Text excerpt section start
Dead Reckoning: the process of calculating the current position of an object by using a previously determined position to create a fix (position-fixing). Distance travelled is equal to speed multiplied by time elapsed (which is measured either in hours or minutes), so any two out of these three kinds of information present in a problem will allow the last one to be found. Dead reckoning begins with a known position, such as 1 nautical mile abeam of a waypoint at a certain time- and from there a line of position (LOP) is created in a heading direction (which can be either transferred from or measured by using the parallel ruler to measure off of the nearest chart compass rose). To obtain distance travelled on the chart, the navigation dividers are used to measure incriments of Latitude on the side of the chart (1 degree is equal to 1 minute, and 1 minute is equal to 1 nautical mile), which are transferred onto the line of position. A line of position or fix without time noted is useless; time must always be indicated when plotting on the chart because time is a crucial part of the distance=(speed)x(time) formula. (wikipedia)
Current and Tide: the direction of tidal push, called the set, is expressed as a degree measurement on the compass, referencing the direction tide is pushing (a northerly tide would push towards north). The speed of tidal currents is called the 'rate', and the distance that elapses under tidal effects is called 'drift'. The heading of set is expressed on the chart as an LOP with three arrows in the middle, pointing the direction of travel.
Text excerpt section end
Summarize the navigation text in two sentences. The lines after the navigation text are not needed for any task.
Listed entries section start
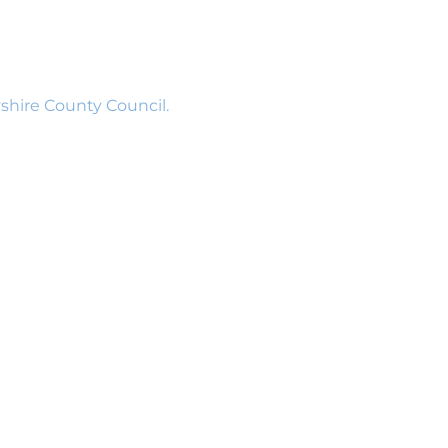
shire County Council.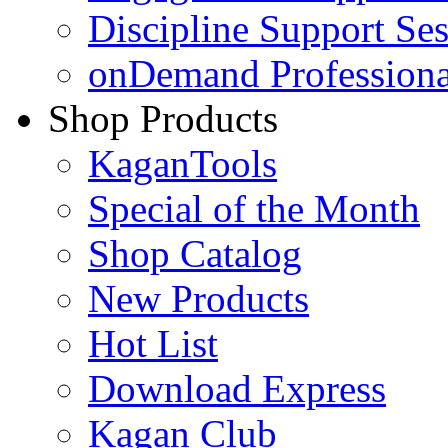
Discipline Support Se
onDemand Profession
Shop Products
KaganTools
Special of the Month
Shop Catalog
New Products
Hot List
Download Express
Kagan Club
Listed entries section end
Listed entries section start
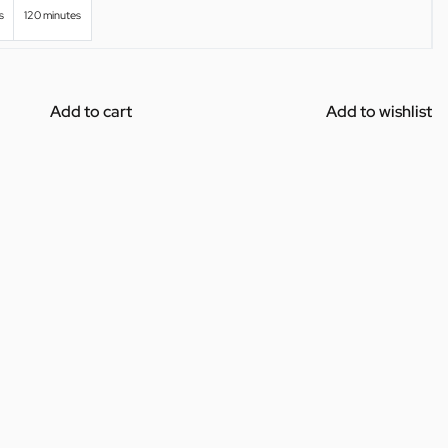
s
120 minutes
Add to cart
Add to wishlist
Listed entries section end
→ Expected answer:
Dead reckoning works out an object's current position from a previously determined one, using the relation that distance travelled equals speed multiplied by time, and every line of position or fix plotted on the chart must show the time. Tidal currents are described by their set (the compass direction the tide pushes toward), their rate (their speed), and their drift (the distance covered under tidal effects).